For centuries, we, Filipinos, have fought off foreign invaders and have gone abroad to fight alongside peacekeeping forces to help check petty tyrants who had fancied themselves as the next Genghis Khan incarnate.
So what if we’re like a corgi facing off against a Doberman? The Philippines should continue asserting its territorial and sovereign rights in the West Philippine Sea against this neighboring thug.
That despot in Beijing and his generals are well-advised to revisit recent history to educate themselves that over 7,000 Filipino soldiers faced off against Chinese forces during the Korean War in the 1950s.
Filipinos died in that war all because the Philippines stood firm in the face of aggression and sent soldiers under the banner of the United Nations to quell a North Korean invasion backed by China. It was not merely an act of helping fight a proxy war with staunch ally the United States, but a commitment to uphold international law.
Thanks to that multilateral intervention, the Korean War ended in a stalemate, thereby allowing the South Koreans to live in peace and thrive economically, even as they watched in dismay empty store shelves in the communist north.
Younger generations of Filipinos may want to know too that they are getting to enjoy South Korea’s vibrant K-Pop culture because their own country did not vacillate from helping an international effort to fight China-backed North Korea.
In that war, as North Korean forces swept into South Korea, the UN called for an international coalition to restore peace and stability, with the Philippines deploying the Philippine Expeditionary Force to Korea (PEFTOK).

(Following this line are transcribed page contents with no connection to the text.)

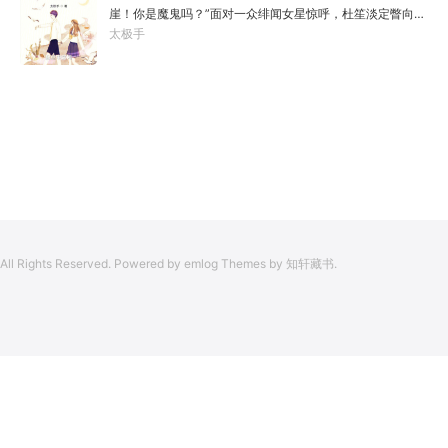
于是，李凡开始了他的漫漫长生路！第二世，李凡历时五十
崖！你是魔鬼吗？”面对一众绯闻女星惊呼，杜笙淡定瞥向从
载终权倾天下，但却遍寻世间而不见仙踪。只在人生的末尾
影片中获得的绝技：【龙象般若功（紫）：十龙十象之力，
太极手
得见仙人痕迹。第三世，李凡殚精竭虑、百般谋划，却终抵
般若金身，金刚不坏！】“我这十层功力显化，金光如丈，体
不过仙人一剑！第四世…………我，李凡，一介凡人，百世不
质強一点很合理吧？”《天龙》、《无间道》、《倚天》、
悔，但求长生！
《功夫》、《疾速追杀》……
All Rights Reserved. Powered by emlog Themes by 知轩藏书.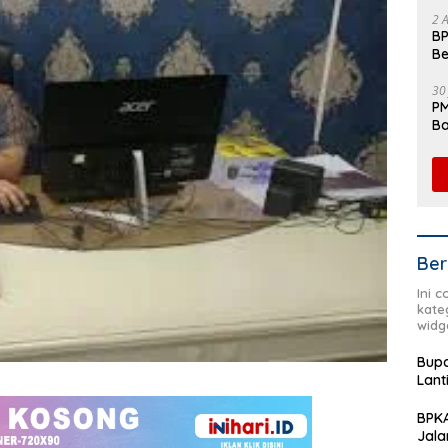
Fl
2 
BP
Be
Pe
30
PM
Ba
da
Ber
Ini 
kate
widg
Bupa
Lant
BPKA
Jala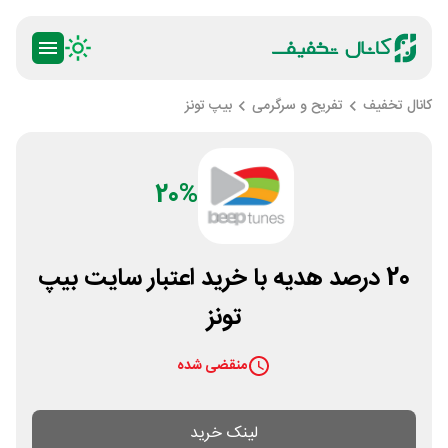
کانال تخفیف
تفریح و سرگرمی
بیپ تونز
20%
20 درصد هدیه با خرید اعتبار سایت بیپ
تونز
منقضی شده
لینک خرید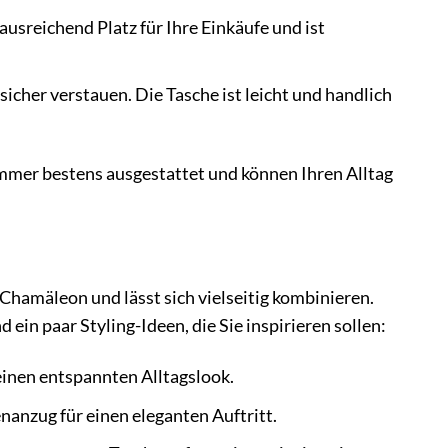
usreichend Platz für Ihre Einkäufe und ist
cher verstauen. Die Tasche ist leicht und handlich
mer bestens ausgestattet und können Ihren Alltag
hamäleon und lässt sich vielseitig kombinieren.
d ein paar Styling-Ideen, die Sie inspirieren sollen:
einen entspannten Alltagslook.
nanzug für einen eleganten Auftritt.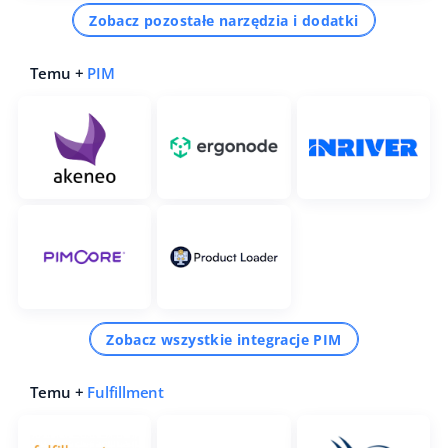
Zobacz pozostałe narzędzia i dodatki
Temu +
PIM
Zobacz wszystkie integracje PIM
Temu +
Fulfillment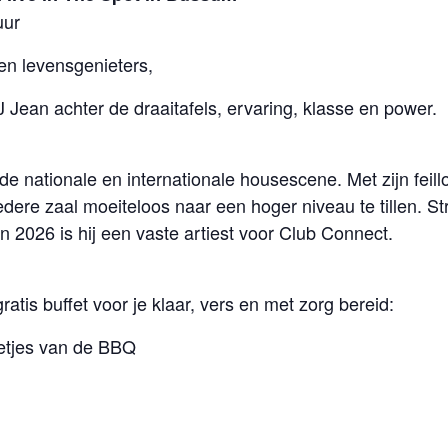
uur
en levensgenieters,
Jean achter de draaitafels, ervaring, klasse en power.
e nationale en internationale housescene. Met zijn feill
ere zaal moeiteloos naar een hoger niveau te tillen. Stra
in 2026 is hij een vaste artiest voor Club Connect.
ratis buffet voor je klaar, vers en met zorg bereid:
letjes van de BBQ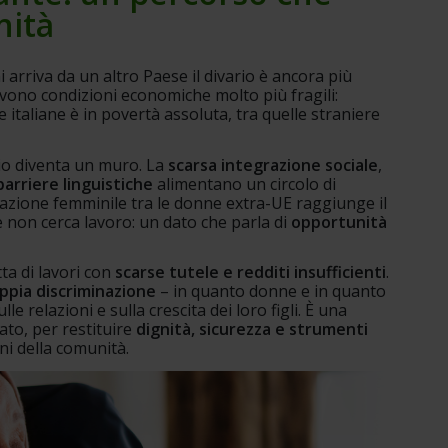
nità
 arriva da un altro Paese il divario è ancora più 
ivono condizioni economiche molto più fragili: 
 italiane è in povertà assoluta, tra quelle straniere 
o diventa un muro. La 
scarsa integrazione sociale
, 
barriere linguistiche
 alimentano un circolo di 
pazione femminile tra le donne extra-UE raggiunge il 
non cerca lavoro: un dato che parla di 
opportunità 
a di lavori con 
scarse tutele e redditi insufficienti
. 
ppia discriminazione
 – in quanto donne e in quanto 
e relazioni e sulla crescita dei loro figli. È una 
to, per restituire 
dignità, sicurezza e strumenti 
ni della comunità.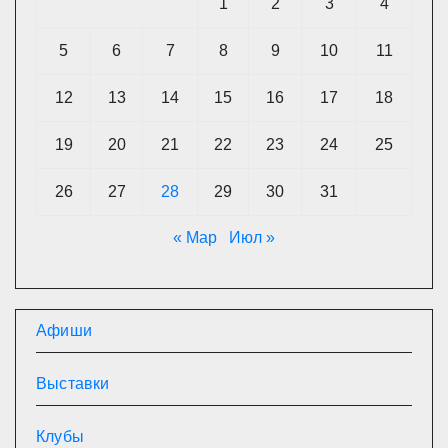
1
2
3
4
5
6
7
8
9
10
11
12
13
14
15
16
17
18
19
20
21
22
23
24
25
26
27
28
29
30
31
« Мар
Июл »
Афиши
Выставки
Клубы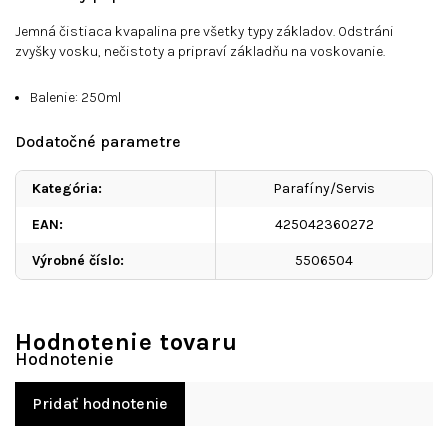
Jemná čistiaca kvapalina pre všetky typy základov.
Odstráni
zvyšky vosku, nečistoty a pripraví základňu na voskovanie.
Balenie: 250ml
Dodatočné parametre
Kategória
:
Parafíny/Servis
EAN
:
425042360272
Výrobné číslo
:
5506504
Hodnotenie tovaru
Pridať hodnotenie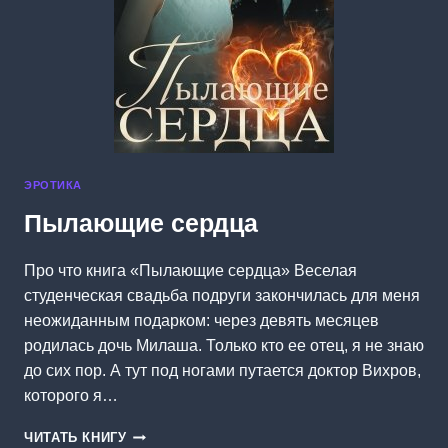
ЭРОТИКА
Пылающие сердца
Про что книга «Пылающие сердца» Веселая
студенческая свадьба подруги закончилась для меня
неожиданным подарком: через девять месяцев
родилась дочь Милаша. Только кто ее отец, я не знаю
до сих пор. А тут под ногами путается доктор Вихров,
которого я…
ПЫЛАЮЩИЕ
ЧИТАТЬ КНИГУ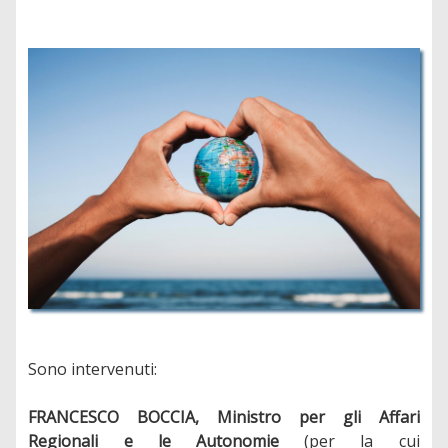
Sono intervenuti:
FRANCESCO BOCCIA, Ministro per gli Affari
Regionali e le Autonomie
(per la cui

The contingent, for whom the late former President Fidel V. Ramos, if memory serves me right, saw action, rotated five combat battalions, with Filipinos showcasing exceptional bravery and resilience in battles across the Korean peninsula.
Yes, Filipino troops fought valiantly in key engagements such as Waegwan, Gimcheon, and the Imjin River, many times against tall odds that resulted in some 100 being killed in action. Many more were wounded.
Like Beijing’s use of its coast guard as a subterfuge to its real military intent in the WPS, China in the Korean War deployed its “Chinese People’s Volunteer Army.”
And with catastrophic results too that should prompt Chinese citizens at present to consider removing their madman of a leader before they are, like their forebears, plunged into a bloody war, fed as cannon fodders.
China’s “human wave” attack, using sheer number of soldiers to go charging frontlines, ultimately led to unthinkable losses, with estimates of over a million Chinese soldiers perishing. This starkly illustrates the human cost of aggression by those who feast on steak and get sloshed on wine while their soldiers rot on the battlefield.
Today, China’s aggressive actions in the West Philippine Sea are reminiscent of its past miscalculations during the Korean War. By attempting to enforce its expansive territorial claims and disrupting Filipino activities within the Philippines’ exclusive economic zone, China risks igniting a broader conflict.
China must learn from its historical mistakes. Its current expansionist policies in the West Philippine Sea are unlikely to yield long-term success. They only serve to galvanize international opposition and strengthen the resolve of nations like the Philippines.
Beijing should recognize that in today’s interconnected world, coercion and aggression are not sustainable strategies. Nations should instead work towards peaceful resolutions and cooperation to avert the threat of another global conflict.
Independence Day 2024 this June 12 should give us Filipinos a lot to think about, on the heroism of those before us who repudiated tyranny and oppression.